OK so if you don't know who this guy is, he's the author of the book The Hybrid Athlete, he's a co-founder of Complete Human Performance in North Carolina and he's pretty damn good and getting people to both lift a ton of weight and run for awhile. The dude does ultra runs, yeah I'll let him do those because that's not only amazing but also maybe just a hint of crazy, he also use to power lift competitively. With all that, his methods may not be typical but they seem to be working pretty well for him and his athletes so I call his methods pretty damn good if you ask me.

Last Sunday was the seminar (I'm a bit late on the post I know I know), if for nothing else other than the stories he told about some of the events he's run, it was fantastic listening. Now obviously I wasn't just there to mesmerized by the stories of "bunking" and wanting to fall over before he could finish one of the many super long events (might've been an iron man) he had some great learning material as well. The point of my post today isn't to say everything that was discussed, after all the thing went all day so that's not happening, he did talk a brief bit about rugby so that got me all giggity for minute. The point is if you feel that cardio or conditioning or whatever you wish to call it, is a weakness for you, take it upon yourself to look up the next time he's in your area and listen to him speak or pick up his book Hybrid Athlete. I won't sit here and tell you all my conditioning issues are solved because that's just nonsense, 1 seminar (or book) doesn't mean you don't need to keep learning, but listening to him will surely give you a great start.

One thing I will touch on, since it's got a great deal to do with most people out there, running. The technique to long slow (or fast in some cases like Viada and his coaches) running certainly has some differences to the technique of sprinting. I don't think I'm too far off the mark in saying sprinting might get more picked apart by coaches than a squat.

Body position-Sprinting is taught to have some sort of forward lean, if not through the whole thing most of it. Certainly the acceleration part and sometimes the finish. Running as we'll call it here, is more about chest up and eyes forward the WHOLE time. Viada hit on that some most people look down when they're out for a run, even on the treadmill people are looking down, can't take their eyes of the Bachelor long enough, causing some people to feel tightness in their back. This is from him to me to you all, look up when you run. At full tilt sprinters lean is pretty much gone and eyes are fixed on something straight ahead so that there is a similarity.

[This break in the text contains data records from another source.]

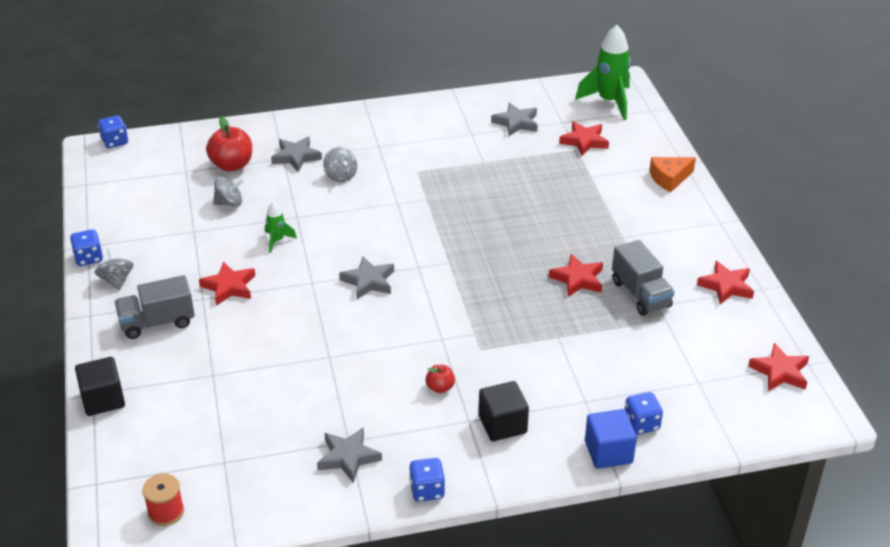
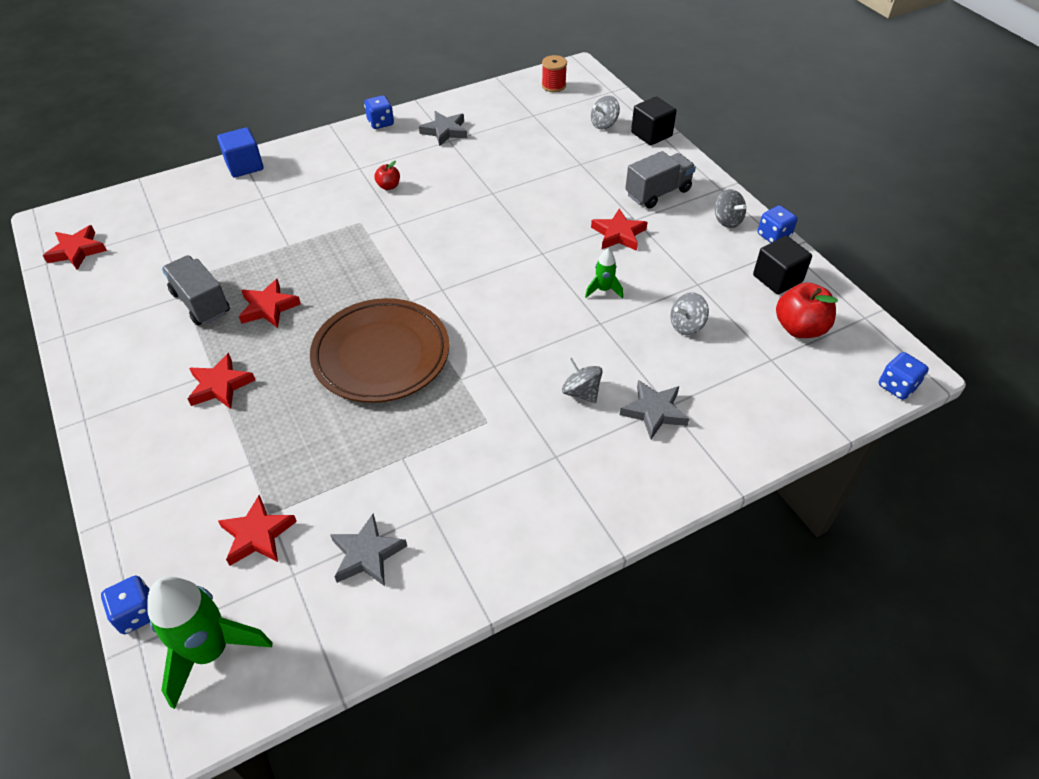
camera: 165 degrees right, 10 degrees up
red apple [206,116,252,172] -> red apple moved to [776,282,838,338]
grey star [339,256,394,299] -> none
black cube [479,381,529,441] -> black cube moved to [753,236,812,295]
blue dice [625,392,663,435] -> blue dice moved to [101,576,150,634]
orange cheese [650,157,696,192] -> none
red star [697,261,754,305] -> red star moved to [188,353,255,409]
none -> brown plate [310,298,449,403]
none -> grey spinning top [591,95,620,130]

Arm mechanics/placement-Arms have plenty to do with running, not getting into the science of how the brain works and how they're connected to your leg movement, but just trust me.  Sprinting is taught to have the arms to be carried at 90 degrees and swing at the shoulder from chin to pocket, or something similar. Running still has the arms set around 90 degrees, but more or less keep them parallel to the ground as you run and fairly still.

Leg movement-Sprinting has a pretty big stress on getting your knees up to hip height, or there about, and driving your foot into the ground to propel you forward in as few strides as possible. Running doesn't involve picking your knees up nearly as high and the number of cycles or foot strikes is high if you're a better runner, very opposites.

Foot striking-Where your foot (or feet) makes contact with the ground in terms of part of the foot varies with sprinting and running. Sprinting is almost exclusively with the ball of the foot and the foot is quite rigid in dorsiflexion when it hits. Running it's a little more loosely defined, the ideal contact place for the foot will usually, usually mind you, be somewhere mid foot, but sometimes it CAN be heal. Not always the best but if it let's you bring your foot down without sounding like your driving a nail into 2x4 piece of wood, then yeah it's ok. It should be a nice easy glide when running, very little up and down movement for your body. Chances are you're about to do this for at least 20-40 minutes, why not make it easy on your body and land soft.

To summarize, figure out whether or not you're sprinting, rugby makes Jarrod very giggity and if you want to learn how to lift heavy things AND run absurdly long distances (or the like) start listening to Alex Viada and what he has to say. That's all I got today guys, go out there and get after it.